GIVEN TASK -> Reproduce the data below word for word, from the line with "9 at (125, 305): 9 -> 7" to the line with "Monday at (811, 536)", keeping both of those lines.
>> START INPUT
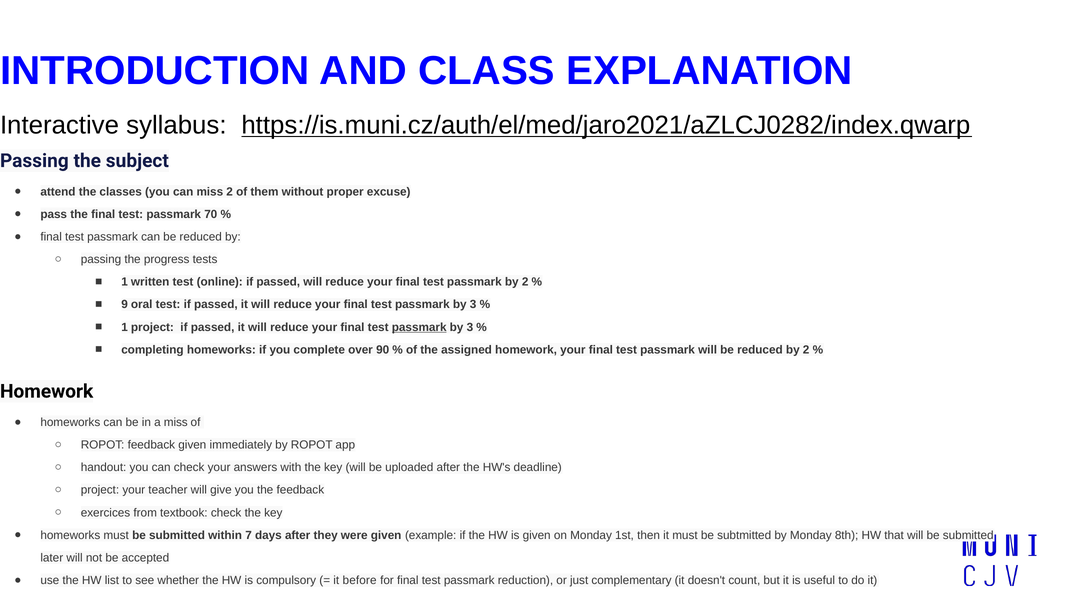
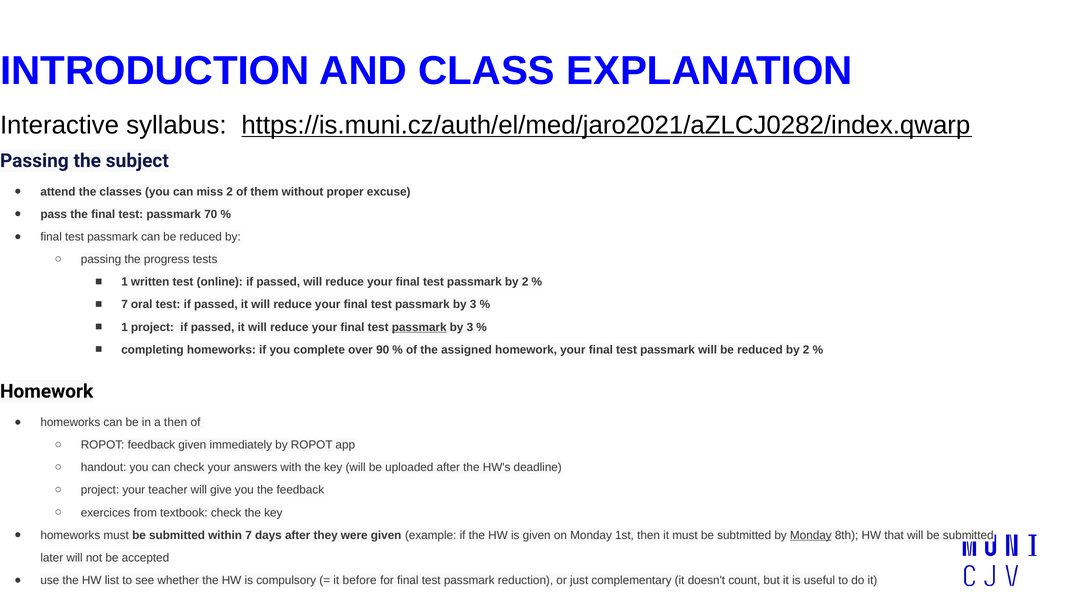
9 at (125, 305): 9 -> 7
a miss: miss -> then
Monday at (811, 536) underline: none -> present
>> END INPUT
>> START INPUT
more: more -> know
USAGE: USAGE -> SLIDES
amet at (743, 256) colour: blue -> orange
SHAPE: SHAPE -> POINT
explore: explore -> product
>> END INPUT
>> START INPUT
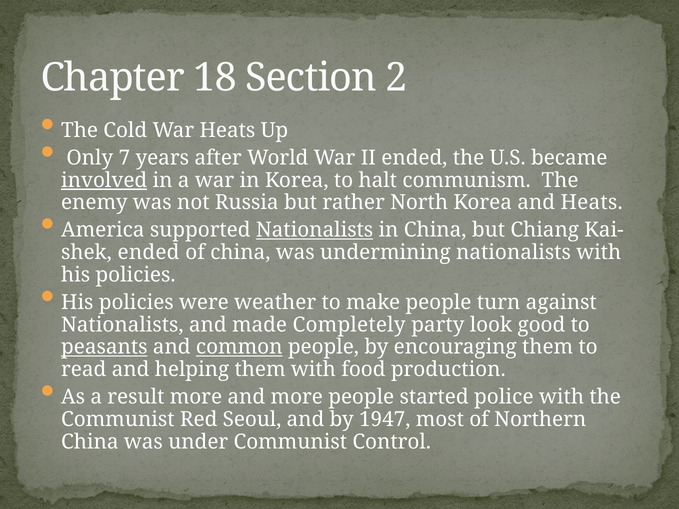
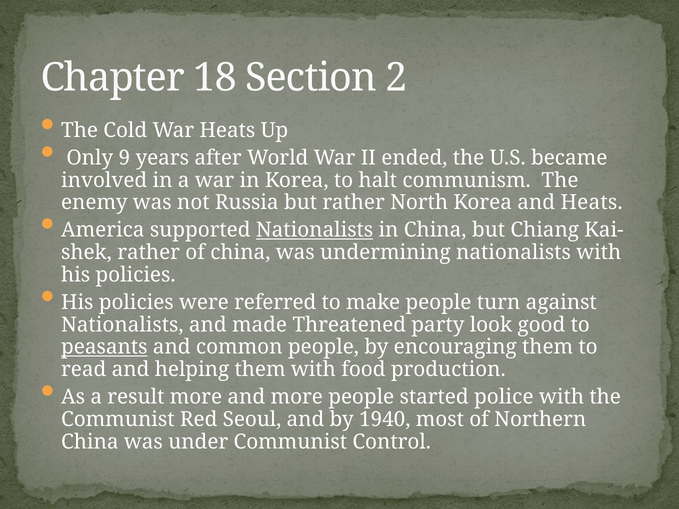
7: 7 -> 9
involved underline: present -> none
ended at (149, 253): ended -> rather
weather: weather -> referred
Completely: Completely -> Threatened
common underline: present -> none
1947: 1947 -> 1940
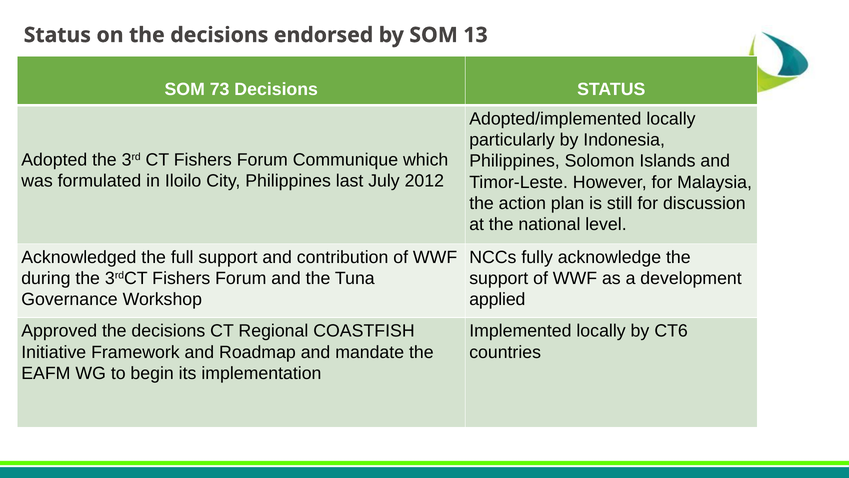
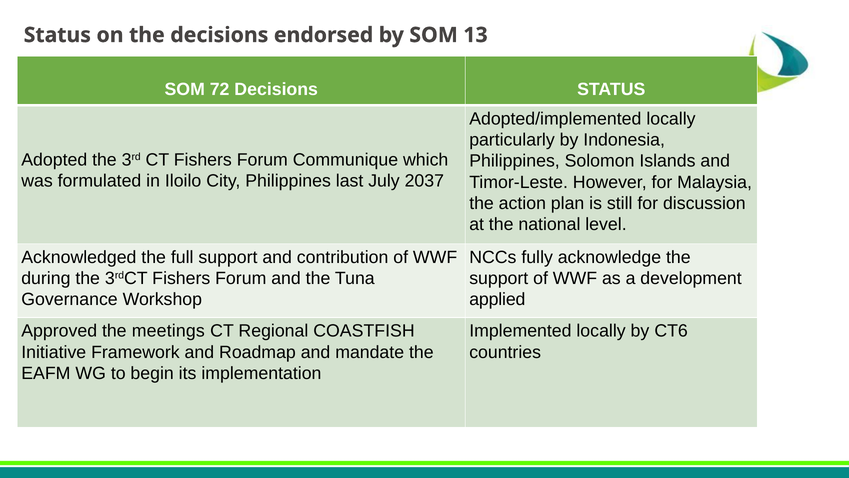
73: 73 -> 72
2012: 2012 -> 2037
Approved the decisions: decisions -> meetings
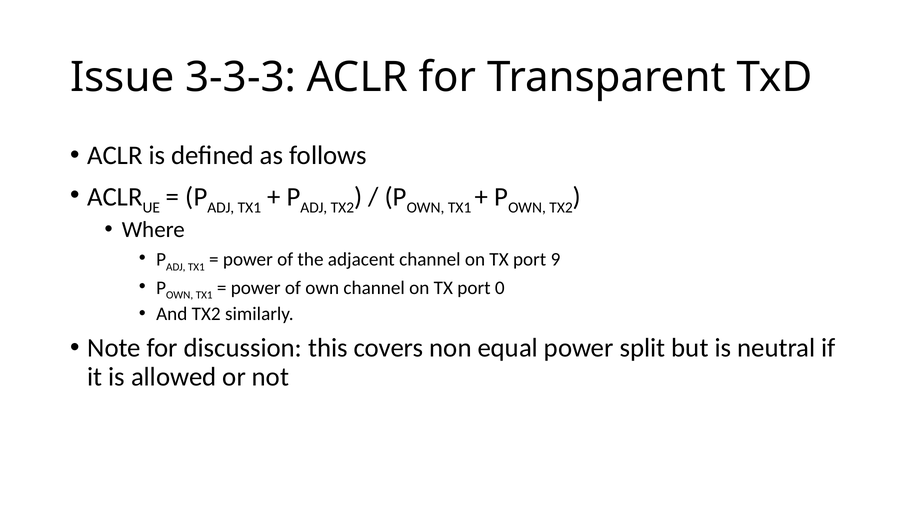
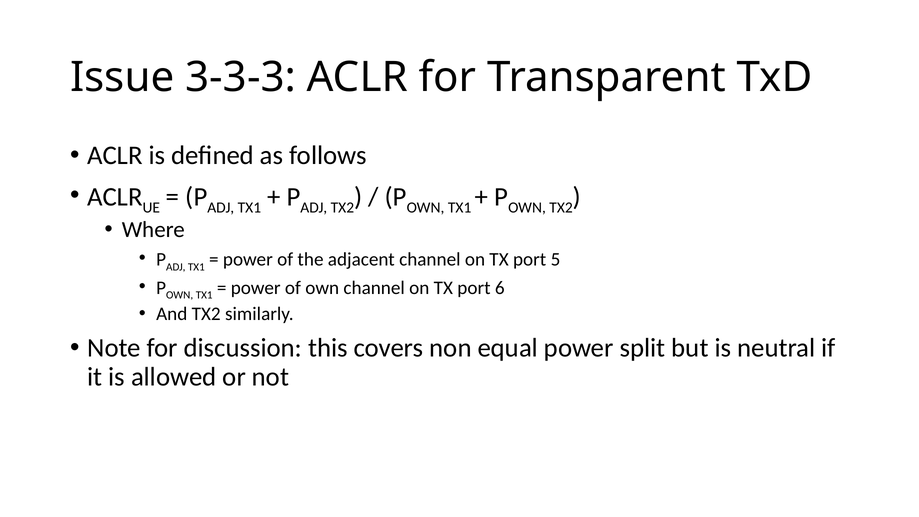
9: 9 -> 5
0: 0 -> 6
>> END INPUT
EXERCISE OUTPUT ->
9 at (125, 305): 9 -> 7
a miss: miss -> then
Monday at (811, 536) underline: none -> present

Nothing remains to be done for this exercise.